Nurse and patientAs the COVID-19 pandemic progressed, dying patients’ family members found themselves in an impossible situation: they didn’t know how their loved ones wanted to pass away. Without that information, healthcare providers had little power to enact appropriate end-of-life care plans. And patients whose lives were already cut short by a painful disease suffered the consequences.

If only a service available in London were offered nationally and internationally.

For the past decade, London’s residents have benefited from Coordinate My Care, the National Health Service’s (NHS) integrated care plan system, which uses seamless data exchange to ensure healthcare providers meet each patient’s urgent and end-of-life care wishes. As COVID-19 caused more than 6,000 deaths in London, Coordinate My Care enabled the city’s elderly and ill to communicate their choice of care and even place of death, often keeping non-COVID patients out of the hospital. The service offered a degree of control at a time when uncertainty ruled.

“The relatives feel as if they participated in high-quality end-of-life care, so they are not so angry and grief-stricken that their loved ones have suddenly died of COVID,” says Julia Riley, a consultant in palliative medicine and clinical lead for Coordinate My Care. “And this protected the elderly, frail, and vulnerable by getting them the appropriate care.”

In the year preceding COVID-19, Coordinate My Care enabled the creation of roughly 2,079 care plans per month. The monthly total soared to 10,217  this past April, with more than 20,100 plans built in the first three months of spring. Healthcare providers, mostly ambulance services, accessed Coordinate My Care plans nearly 21,000 times this spring. The service now protects the wishes of more than 64,000 living patients in London, which aligns with the number of vulnerable patients expected to die within the next year, a landmark achievement for Coordinate My Care.

The result: more patients created end-of-life plans, and more clinicians used the insights to drive decision-making.
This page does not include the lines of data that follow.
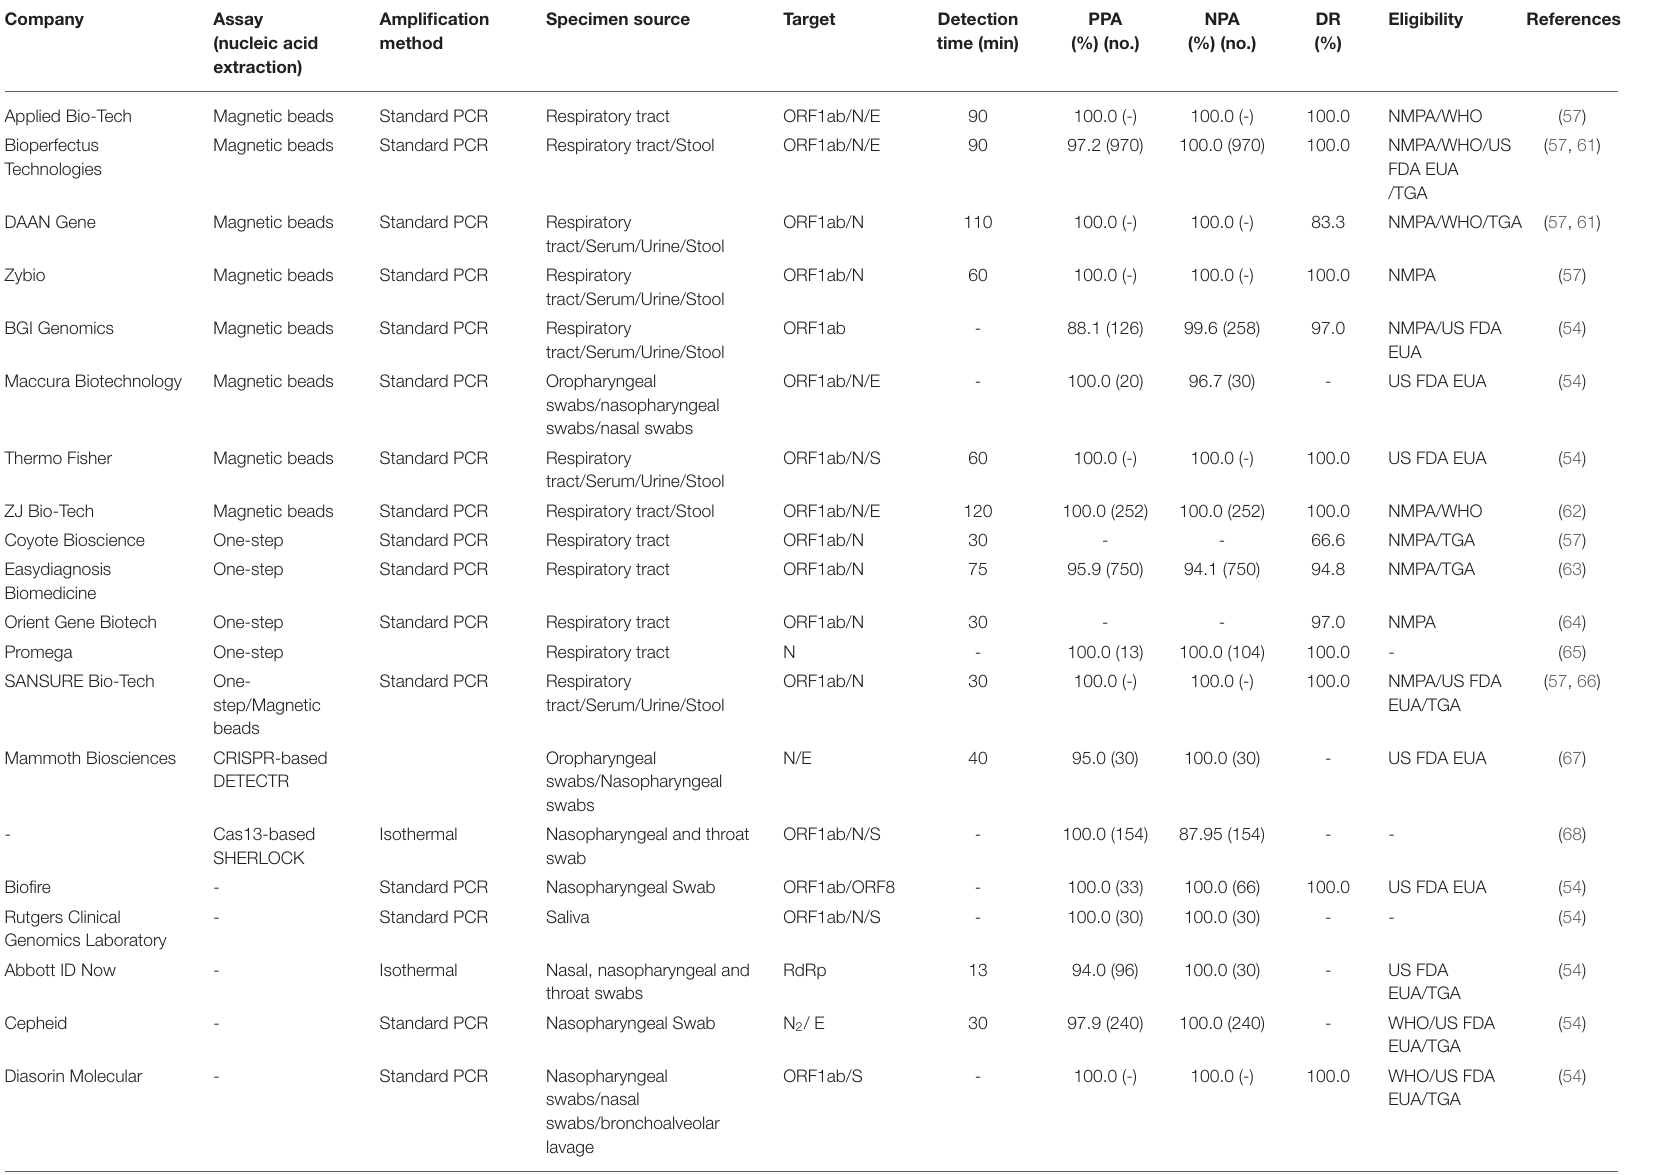
TABLE 2 | Detection of SARS-CoV-2 nucleic acid by molecular technology methods.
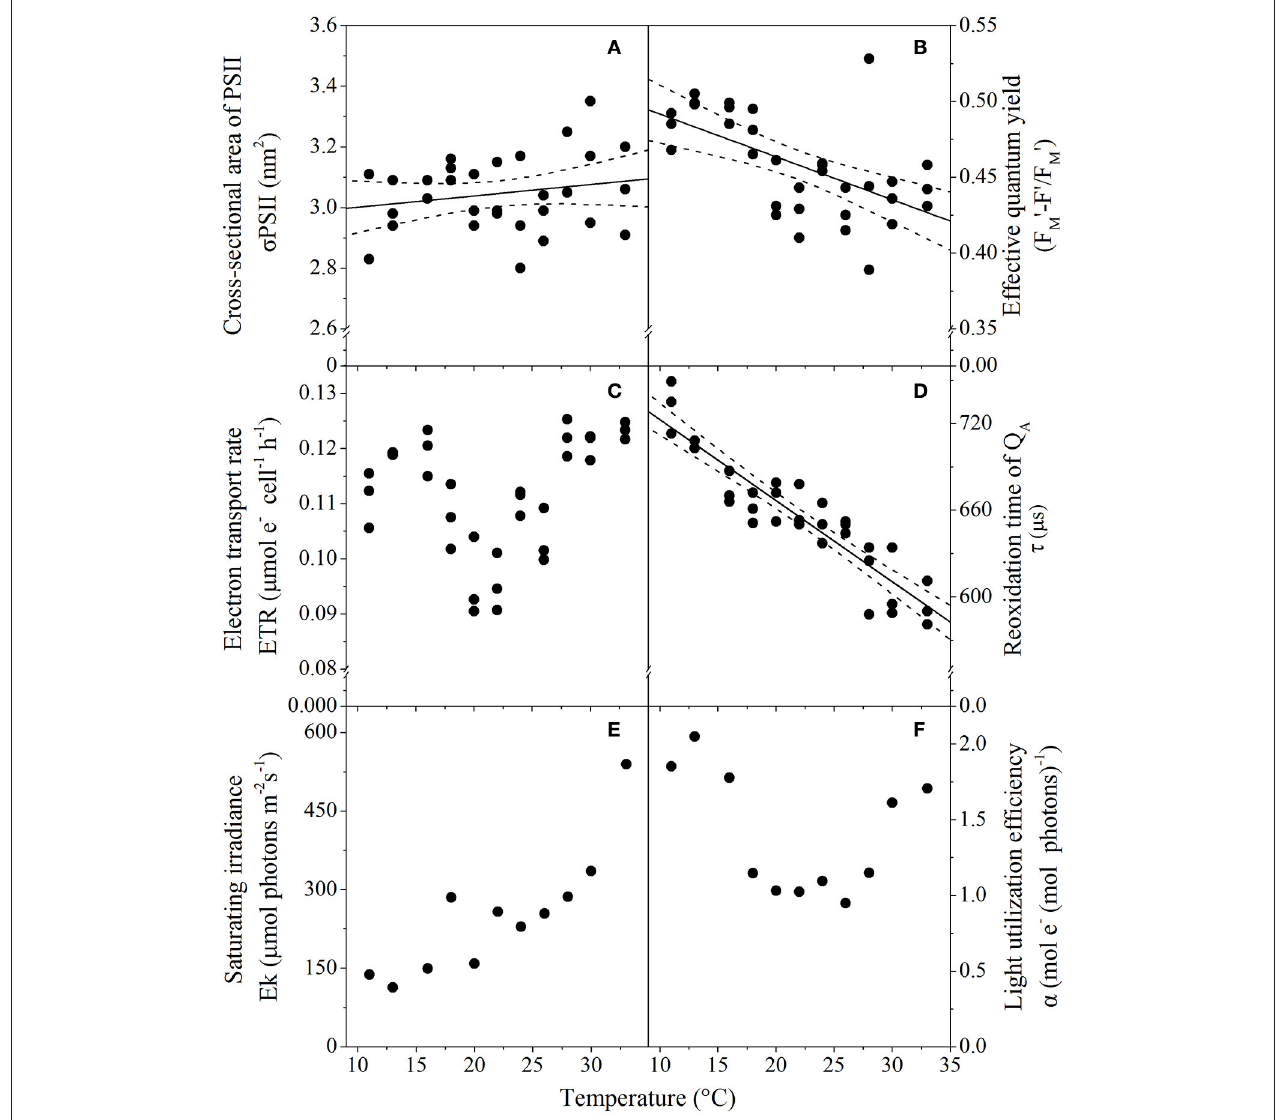
FIGURE 4 | Thermal performance curves of T. pseudonana photophysiological traits relating to light acquisition and harvesting depicting (A) Functional cross-sectional area of PSII ( n = 32, p = 0.03, R 2 = 0.59); (B) Effective quantum yield ( n = 33, p < 0.01, R 2 = 0.32); (C) Electron transport rate ( n = 33, p = 0.23, R 2 = 0.01); (D) Reoxidation time of Q A ( n = 33, p < 0.01, R 2 = 0.59); (E) Saturating irradiance ( n = 12); and (F) Light harvesting efficiency ( n = 12), as a function of temperature. Cells were harvested from cultures grown at 50 µ mol photons m − 2 s − 1 , with each symbol representing a distinct biological replicate. Solid line corresponds to maximum likelihood estimate with broken lines corresponding to the 95% confidence intervals of a linear regression, all estimated by parametric bootstrapping. (E,F) Data shown are parameters derived from rapid light curves with a single biological replicate, hence no MLE and confidence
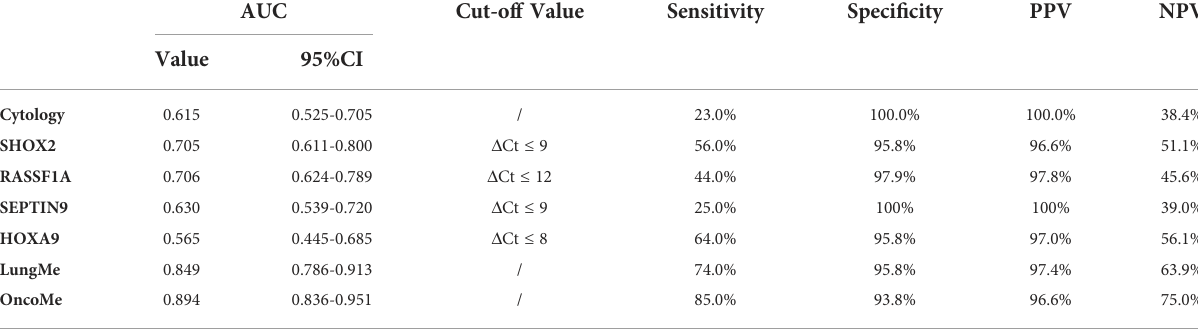
TABLE 3 The diagnostic ef fi cacy of cytology, SHOX2, RASSF1A, SEPTIN9, HOXA9 and LungMe ® 、 OncoMe methylation panel. AUC Cut-off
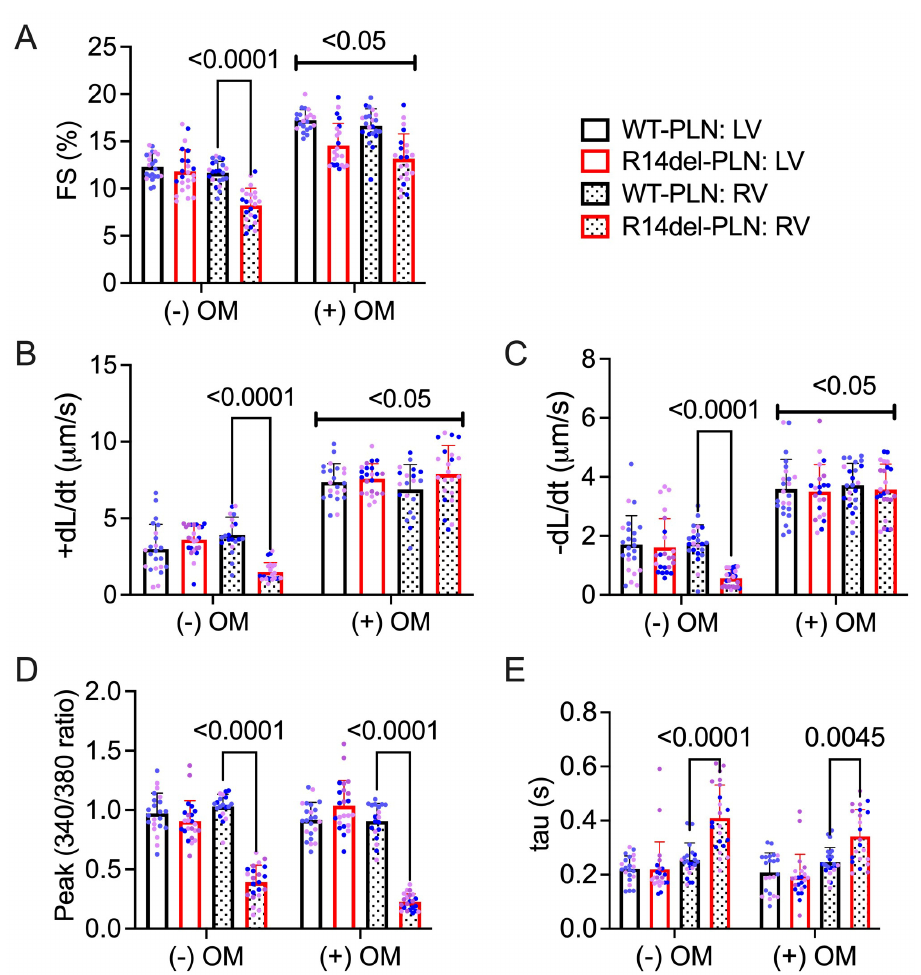
Figure 2. A positive cardiac inotropic drug, omecamtiv mecarbil (OM), improves contractility mechanics in R14del- PLN right ventricular skinned myocytes without affecting calcium handling. ( A ) Fractional shortening (FS) in the absence and presence of 100 nM myosin activator OM at 0.5 Hz. ( B ) Contraction velocity of sarcomere in the absence and presence of OM. ( C ) Relaxation velocity of sarcomere in the absence and presence of OM. ( D ) Ca 2+ transient amplitude is calculated with the Fura-2 ratio (340:380 nm) in the absence and presence of 100 nM OM at 0.5 Hz with 1.8 mM Ca. ( E ) Relaxation time constant (tau) of calcium transient in the absence and presence of OM is presented. N = 3 hearts (20–22 cells)/group. Blue and pink dots represent male and female data points, respectively. Data are expressed as mean ± SD, and statistical analyses were performed in all groups using ordinary two-way ANOVA followed by Tukey’s multiple comparison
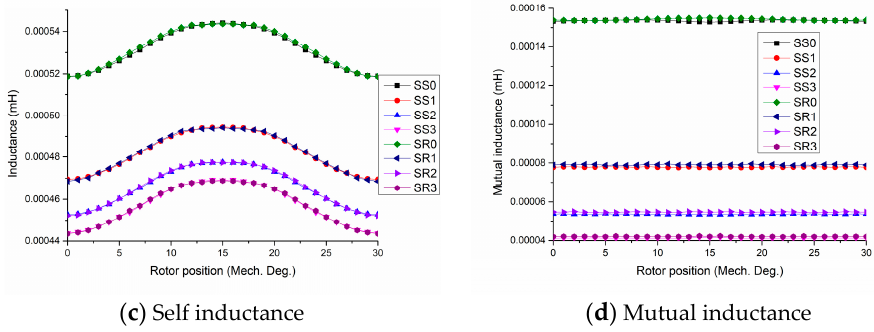
Figure 15. Overall performance comparison of CPM with different axial gap length, stator shifts (SS), and rotor shifts (RS).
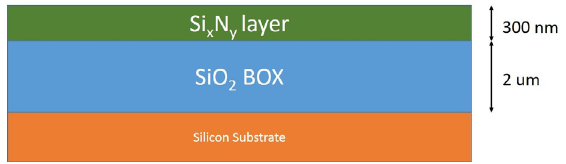
Figure 12. Schematic representation of wafer compositions.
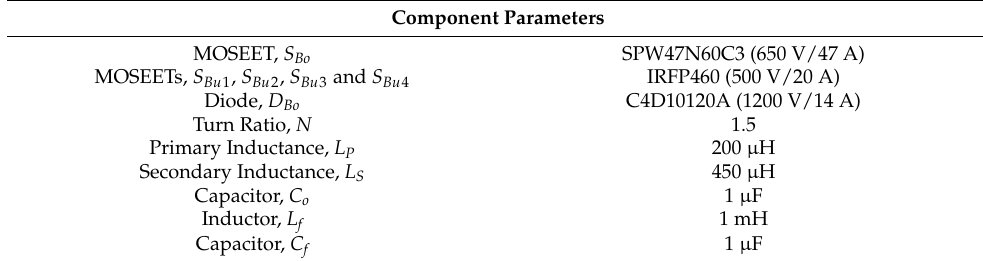
Table 3. Component parameters of the proposed high-gain inverter.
Even amid the pandemic, no more than 21% of patients died in the hospital, a more than 25% reduction from the U.K. national average.

So how does Coordinate My Care work? Patients work with clinicians to document their wishes, preferences and medical details on the digital CMC care plan, which then uses InterSystems HealthShare® to electronically govern and transfer the data to stakeholders. They can then use the information to serve patients’ needs, most often during urgent care situations. The service is especially useful for care homes that serve the elderly.

“The inexpensive option of planning care is not exciting, but it actually delivers,” Riley says. “I think now it’s fair to say that Coordinate My Care has been fully embraced and embedded by London’s primary care providers.”